Le covoiturage est-il légal ? Oui, si c’est du covoiturage !

Le covoiturage est-il légal ? Oui, si c’est du covoiturage !

Blablacar, leader français du covoiturage longue distance, est souvent mentionné comme une des plus belles réussites du web français. On cite par ailleurs très souvent le covoiturage comme une opportunité de progrès social et écologique. Plusieurs textes de lois ont créé les conditions du développement de cette pratique, et poussée par des organismes publics de référence comme le CERTU (transports et urbanisme) et l’ADEME (environnement et énergie).

Alors est-ce légal le covoiturage ? Comment s’y retrouver ? Nous proposons un rapide décryptage.

Le covoiturage est un partage de frais

En 2013, la Cour de Cassation avait réagi au lancement du service Uberpop en définissant ce qu’est ou non le covoiturage.

C’est avant tout une pratique à but non lucratif.
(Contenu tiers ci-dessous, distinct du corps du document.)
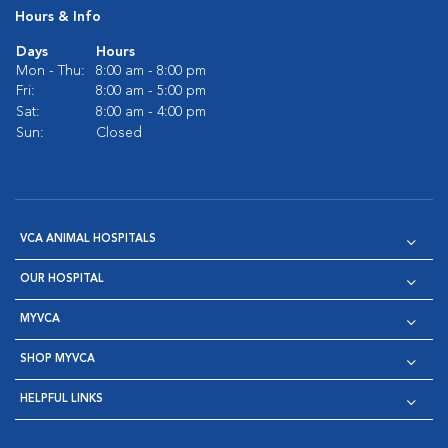
Hours & Info
Days
Hours
Mon - Thu:
8:00 am - 8:00 pm
Fri:
8:00 am - 5:00 pm
Sat:
8:00 am - 4:00 pm
Sun:
Closed
VCA ANIMAL HOSPITALS
OUR HOSPITAL
MYVCA
SHOP MYVCA
HELPFUL LINKS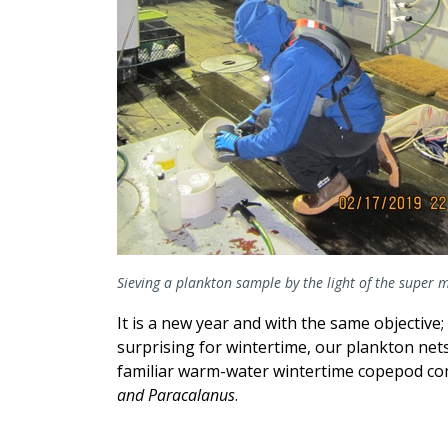
Sieving a plankton sample by the light of the super
It is a new year and with the same objectiv
surprising for wintertime, our plankton net
familiar warm-water wintertime copepod co
and Paracalanus
.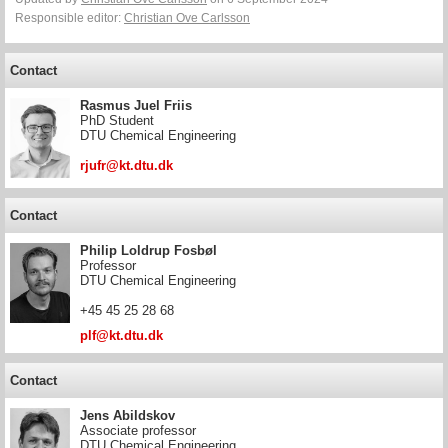
Responsible editor:
Christian Ove Carlsson
Contact
Rasmus Juel Friis
PhD Student
DTU Chemical Engineering
rjufr@kt.dtu.dk
Contact
Philip Loldrup Fosbøl
Professor
DTU Chemical Engineering
+45 45 25 28 68
plf@kt.dtu.dk
Contact
Jens Abildskov
Associate professor
DTU Chemical Engineering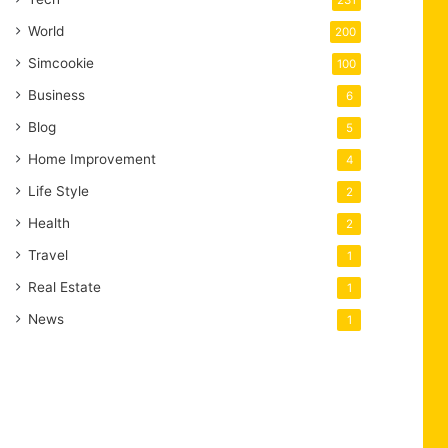
231
World
200
Simcookie
100
Business
6
Blog
5
Home Improvement
4
Life Style
2
Health
2
Travel
1
Real Estate
1
News
1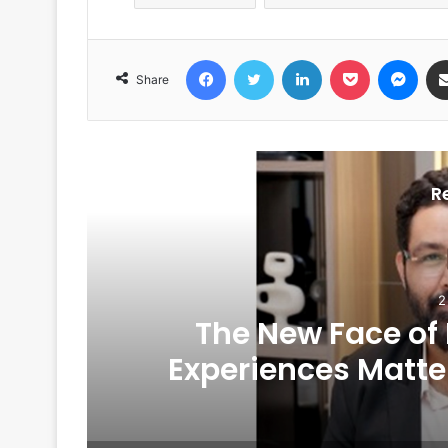
Facebook
Twitter
LinkedIn
Pocket
Messenger
Share
R
2
The New Face of
6
Experiences Matte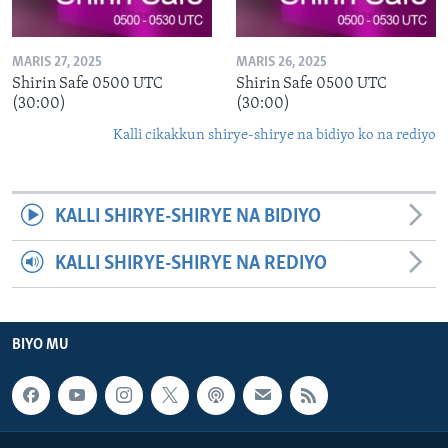
MARIS 27, 2025
MARIS 26, 2025
Shirin Safe 0500 UTC
Shirin Safe 0500 UTC
(30:00)
(30:00)
Kalli cikakkun shirye-shirye na bidiyo ko na rediyo
KALLI SHIRYE-SHIRYE NA BIDIYO
KALLI SHIRYE-SHIRYE NA REDIYO
BIYO MU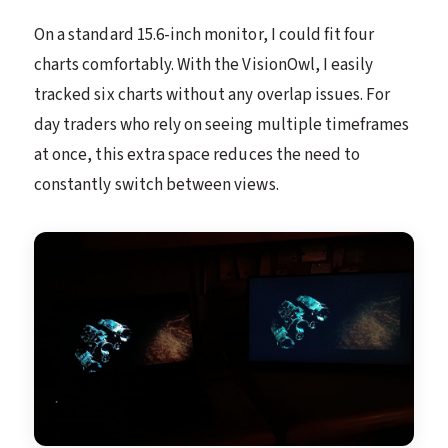
On a standard 15.6-inch monitor, I could fit four
charts comfortably. With the VisionOwl, I easily
tracked six charts without any overlap issues. For
day traders who rely on seeing multiple timeframes
at once, this extra space reduces the need to
constantly switch between views.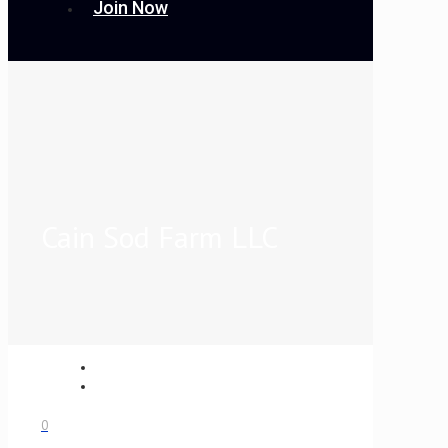
Join Now
Cain Sod Farm LLC
0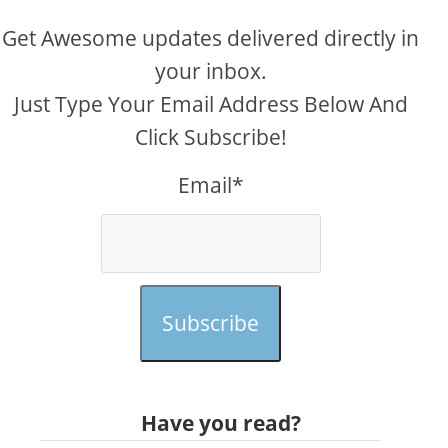
Get Awesome updates delivered directly in
your inbox.
Just Type Your Email Address Below And
Click Subscribe!
Email*
Subscribe
Have you read?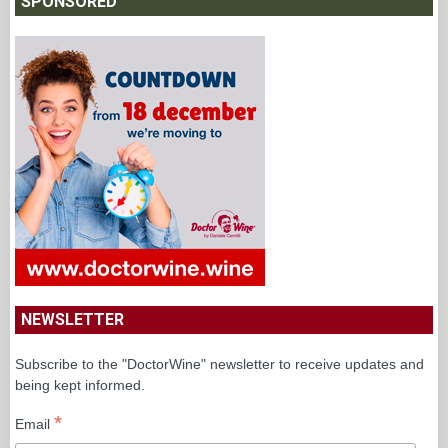
SPONSORED
NEWSLETTER
Subscribe to the "DoctorWine" newsletter to receive updates and
being kept informed.
*
Email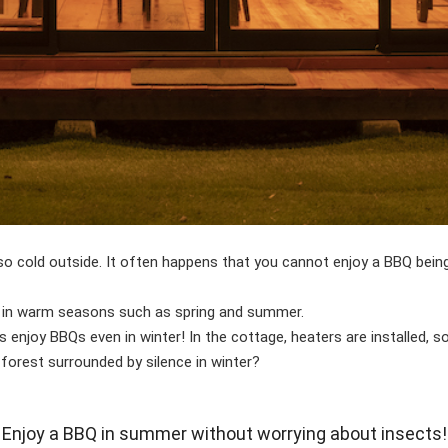
s so cold outside. It often happens that you cannot enjoy a BBQ bei
 in warm seasons such as spring and summer.
njoy BBQs even in winter! In the cottage, heaters are installed, so
forest surrounded by silence in winter?
Enjoy a BBQ in summer without worrying about insects!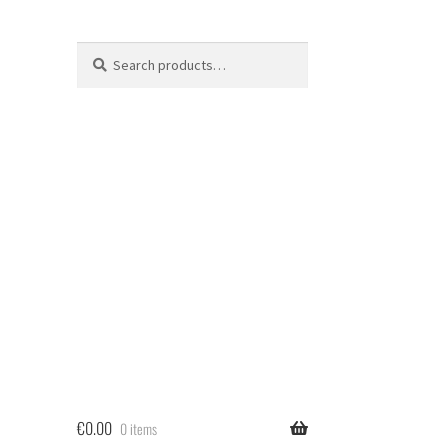
Search
Search
for:
€
0.00
0 items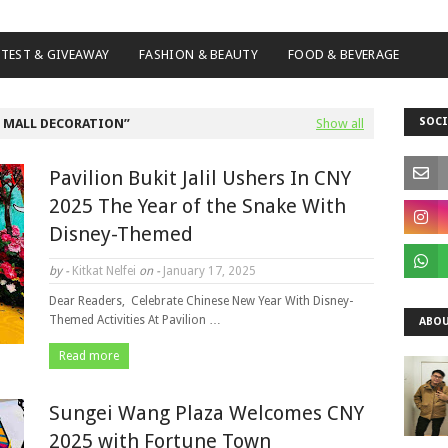
TEST & GIVEAWAY
FASHION & BEAUTY
FOOD & BEVERAGE
SOCI
 MALL DECORATION
Show all
Pavilion Bukit Jalil Ushers In CNY
2025 The Year of the Snake With
Disney-Themed
by -
Kitkat Nelfei
on -
January 17, 2025
Dear Readers, Celebrate Chinese New Year With Disney-
Themed Activities At Pavilion …
ABOU
Read more
Sungei Wang Plaza Welcomes CNY
2025 with Fortune Town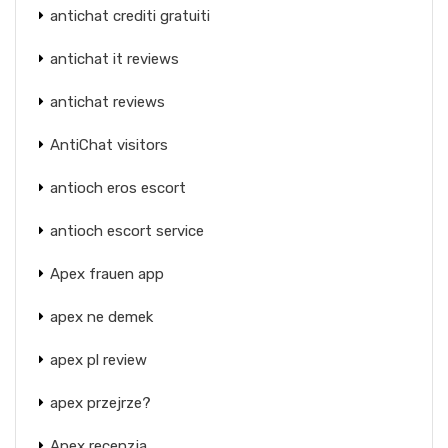
antichat crediti gratuiti
antichat it reviews
antichat reviews
AntiChat visitors
antioch eros escort
antioch escort service
Apex frauen app
apex ne demek
apex pl review
apex przejrze?
Apex recenzja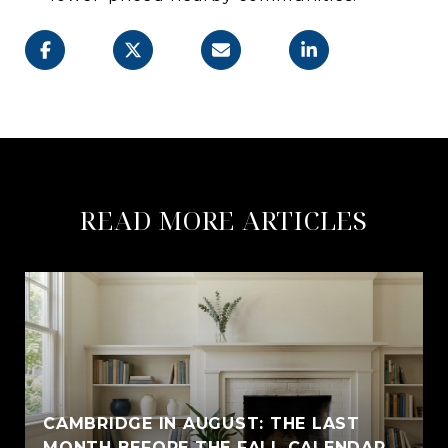
READ MORE ARTICLES
CAMBRIDGE IN AUGUST: THE LAST
MONTH BEFORE THE FALL CALENDAR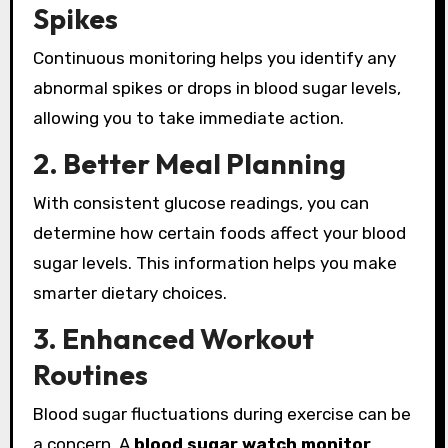
Spikes
Continuous monitoring helps you identify any
abnormal spikes or drops in blood sugar levels,
allowing you to take immediate action.
2. Better Meal Planning
With consistent glucose readings, you can
determine how certain foods affect your blood
sugar levels. This information helps you make
smarter dietary choices.
3. Enhanced Workout
Routines
Blood sugar fluctuations during exercise can be
a concern. A
blood sugar watch monitor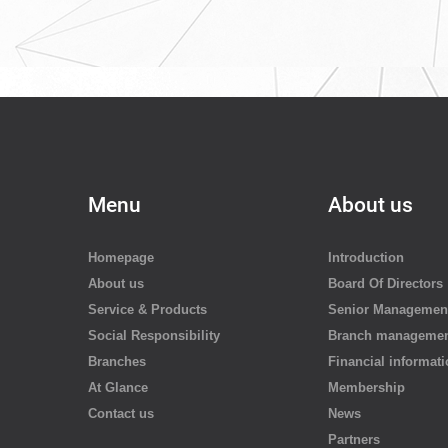
re
Menu
About us
Homepage
Introduction
About us
Board Of Directors
Service & Products
Senior Managemen
Social Responsibility
Branch manageme
Branches
Financial informat
At Glance
Membership
Contact us
News
Partners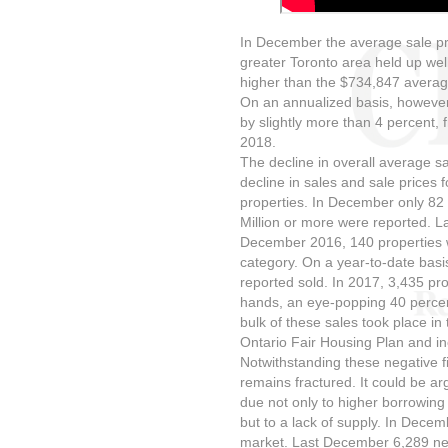
In December the average sale pric
greater Toronto area held up wel
higher than the $734,847 averag
On an annualized basis, however,
by slightly more than 4 percent,
2018.
The decline in overall average sa
decline in sales and sale prices
properties. In December only 82 
Million or more were reported. 
December 2016, 140 properties we
category. On a year-to-date basis
reported sold. In 2017, 3,435 pro
hands, an eye-popping 40 percent
bulk of these sales took place in 
Ontario Fair Housing Plan and inc
Notwithstanding these negative f
remains fractured. It could be a
due not only to higher borrowing
but to a lack of supply. In Dece
market. Last December 6,289 new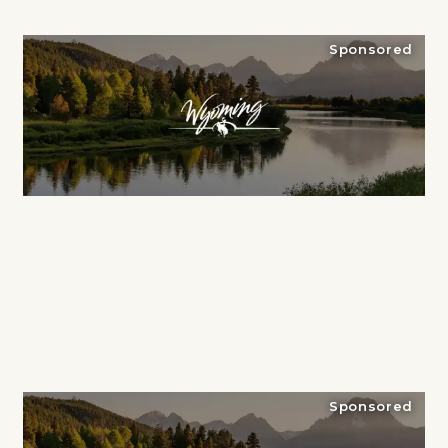
Sponsored
Sponsored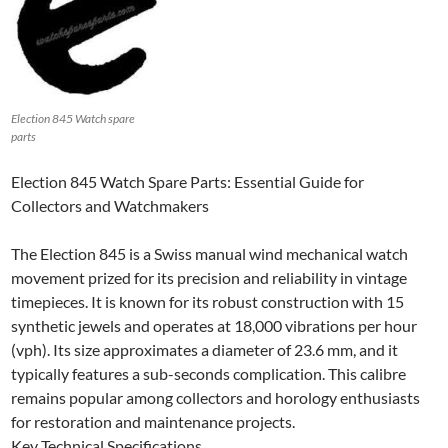
Election 845 Watch spare
parts
Election 845 Watch Spare Parts: Essential Guide for
Collectors and Watchmakers
The Election 845 is a Swiss manual wind mechanical watch
movement prized for its precision and reliability in vintage
timepieces. It is known for its robust construction with 15
synthetic jewels and operates at 18,000 vibrations per hour
(vph). Its size approximates a diameter of 23.6 mm, and it
typically features a sub-seconds complication. This calibre
remains popular among collectors and horology enthusiasts
for restoration and maintenance projects.
Key Technical Specifications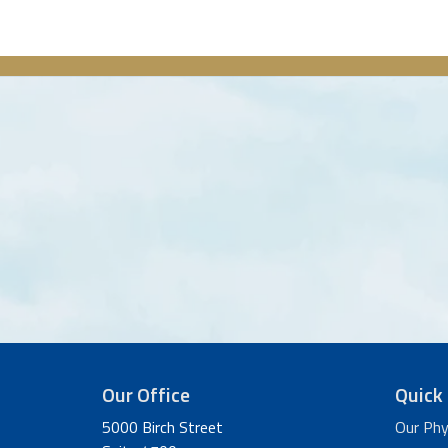
Our Office
Quick 
5000 Birch Street
Our Phy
Dans le cadre du covoiturage, la participation financière des passagers est donc limitée au partage des coûts. En revanche, le transport de passagers, sous couvert de covoiturage, réalisé dans un but lucratif est illégal. Il constitue en effet une activité de transport public non autorisée.

Un outil important pour bien définir les frais est le barème des frais kilométriques établis chaque année par la Direction générale des finances publiques. Ce barème officialise le coût de déplacement d’un salarié en véhicule particulier. Pour une distance moyenne de 15 000 km par an, ce coût est estimé à environ 0,35 € par km parcouru.

Pour rester dans la légalité du covoiturage, il faut donc que le passager paie un tarif en fonction de ce barèmes et non au-delà.

Par exemple, lorsqu’un conducteur réalise un trajet entre Paris et Nantes avec Blablacar, son passager lui verse en moyenne 24 €, soit 0,06 € par kilomètre parcouru, bien en dessous de 0,35€. Il ne fait donc aucun doute que Blablacar propose un système de partage de frais.

En covoiturage, le conducteur n’est pas un chauffeur

Le ministère de l’Ecologie, des Transports et du Développement durable définit le covoiturage comme l’utilisation en commun d’un véhicule par un conducteur non professionnel et un ou des passagers majeurs sur un itinéraire ou section d’itinéraire commun.

Pour être plus clair, il y a covoiturage lorsque le trajet aurait, de toute façon, été réalisé par le conducteur. La logique du covoiturage, c’est d’optimiser le taux d’occupation de son véhicule lors d’un de ses trajets.

Il n’y a donc pas covoiturage lorsque qu’un conducteur, comme un chauffeur de taxi ou un VTC, réalise un trajet spécifiquement pour servir les besoins d’un passager.

Distinguer covoiturage et VTC

Le covoiturage, dans la mesure où il consiste à partager les coûts d’un déplacement que l’on aurait de toute façon réalisé, est attractif dès le premier centime. C’est pourquoi le conducteur est intéressé par une contribution minimale du passager, en dessous de 0,35€/km. 

A l’inverse, lorsqu’on utilise un véhicule pour répondre à des demandes de trajets spécifiques de la part de passagers, tel un chauffeur, on exerce une activité à part entière, pour laquelle on souhaite être rémunéré et réaliser une marge.

L’émergence de deux modèles distincts : covoiturage et taxi entre particuliers

Ces deux modèles de mobilité n’ont rien à voir. La principale différence est le coût du trajet pour le passager, ce qui implique des usages différents :

  • le chauffeur a vocation à être disponible dans les 10 minutes 
  • le conducteur et le passager s’accordent sur le trajet

Le covoiturage, le vrai, est parfaitement légal

En optimisant le taux de remplissage d’un véhicule qui aurait roulé « à vide », le covoiturage permet de réduire la circulation automobile, les embouteillages, la pollution associée. Favoriser son développement peut donc être moteur de notre transition énergétique.